In New Zealand, one could – hypothetically speaking – list “pashing babes” in the description of the Facebook event and everyone would get that it was going to be a sexy party. In England – or, indeed, anywhere else in the world – any reference to it prompts immediate questions, irritatingly encumbering your funny anecdote, fond reminiscence, or polite but firm request.

“We snog,” they inevitably respond, as though doing you a great service. Yes, well, I’ll leave you to it then.

“Snogging” is certainly the equivalent word in the UK. But to my ear, it confers an overabundance of alcohol, saliva, and almost-contemporaneous regret. And I prefer my regret to develop over time.

Snogging is steeped in Smirnoff Blacks, indifference or shame. Pashing is fizzy, flirty, fun – the type of delightful distraction that you’ll look back on fondly, or at least laughingly, come Monday morning. It’s the difference between grimly reaching for the cheapest bottle of sav on the Friday night bottle shop run to get as drunk as you can; and spending the same amount, with the same intent, on Passion Pop – just for the fun of it.

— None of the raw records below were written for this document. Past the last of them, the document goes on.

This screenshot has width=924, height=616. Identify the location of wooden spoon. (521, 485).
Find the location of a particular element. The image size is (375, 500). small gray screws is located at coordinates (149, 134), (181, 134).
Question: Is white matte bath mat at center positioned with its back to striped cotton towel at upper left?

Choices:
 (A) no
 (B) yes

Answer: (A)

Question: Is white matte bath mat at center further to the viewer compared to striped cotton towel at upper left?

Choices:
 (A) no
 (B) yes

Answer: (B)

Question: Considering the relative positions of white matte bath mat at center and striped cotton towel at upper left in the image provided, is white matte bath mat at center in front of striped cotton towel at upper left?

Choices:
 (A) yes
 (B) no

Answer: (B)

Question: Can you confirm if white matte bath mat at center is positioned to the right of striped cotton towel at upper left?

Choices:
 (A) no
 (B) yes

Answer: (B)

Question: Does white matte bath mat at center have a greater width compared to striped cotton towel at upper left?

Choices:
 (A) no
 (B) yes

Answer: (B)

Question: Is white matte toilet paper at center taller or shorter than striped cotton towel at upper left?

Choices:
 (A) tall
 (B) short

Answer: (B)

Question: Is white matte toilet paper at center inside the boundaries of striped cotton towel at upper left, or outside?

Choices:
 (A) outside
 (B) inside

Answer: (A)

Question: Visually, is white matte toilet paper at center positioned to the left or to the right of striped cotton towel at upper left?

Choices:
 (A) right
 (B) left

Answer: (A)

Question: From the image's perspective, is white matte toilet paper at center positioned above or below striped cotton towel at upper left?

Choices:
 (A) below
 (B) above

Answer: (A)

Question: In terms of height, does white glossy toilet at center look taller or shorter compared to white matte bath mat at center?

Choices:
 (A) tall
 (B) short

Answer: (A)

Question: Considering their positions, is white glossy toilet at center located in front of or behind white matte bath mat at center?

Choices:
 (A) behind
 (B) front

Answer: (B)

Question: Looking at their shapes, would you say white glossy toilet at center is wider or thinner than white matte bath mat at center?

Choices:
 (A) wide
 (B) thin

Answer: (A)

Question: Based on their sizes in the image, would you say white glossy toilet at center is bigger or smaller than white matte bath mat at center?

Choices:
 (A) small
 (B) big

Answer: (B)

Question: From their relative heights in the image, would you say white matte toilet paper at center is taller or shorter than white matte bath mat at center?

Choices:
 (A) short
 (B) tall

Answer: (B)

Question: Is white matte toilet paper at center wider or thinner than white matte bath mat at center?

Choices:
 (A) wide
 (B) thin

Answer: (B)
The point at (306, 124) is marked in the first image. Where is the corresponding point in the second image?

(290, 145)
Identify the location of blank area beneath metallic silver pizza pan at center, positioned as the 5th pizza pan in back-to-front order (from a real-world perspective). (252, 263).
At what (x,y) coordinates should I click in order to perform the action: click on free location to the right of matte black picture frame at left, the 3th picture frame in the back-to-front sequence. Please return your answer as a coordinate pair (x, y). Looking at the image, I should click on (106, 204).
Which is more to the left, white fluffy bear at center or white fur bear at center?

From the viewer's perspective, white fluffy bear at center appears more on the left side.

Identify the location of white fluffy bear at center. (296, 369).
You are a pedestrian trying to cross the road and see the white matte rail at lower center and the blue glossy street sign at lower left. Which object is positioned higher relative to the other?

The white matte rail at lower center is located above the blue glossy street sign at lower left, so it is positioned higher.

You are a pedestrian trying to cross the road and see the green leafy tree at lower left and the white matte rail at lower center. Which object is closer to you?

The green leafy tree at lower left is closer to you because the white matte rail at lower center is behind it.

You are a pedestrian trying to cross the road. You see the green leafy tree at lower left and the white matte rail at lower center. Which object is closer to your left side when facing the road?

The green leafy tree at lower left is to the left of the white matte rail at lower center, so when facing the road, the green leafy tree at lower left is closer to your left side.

That’s why I’ll continue to use “pash”, even though doing so commits me to telling criminally laboured anecdotes to all but the 12-15 people I’ve already explained it to, in the hopes that it’ll eventually catch on. No other word or phrase that’s commonly used to refer to the recreational exchange of saliva captures, in the same succinct, onomatopoeic way, just how fun it can be.

“Making out” is sort of clinical, like the kind of kissing that that sexy robot Sophia might eventually learn to do. “Necking” suggests disturbing muscular force. And “getting with” is ambiguous, leading to follow-up questions you’d rather not have to ask, especially not in England. Because if inquiring about their commute raises eyebrows, you can only imagine how “Sorry, do you mean penetratively?” goes down.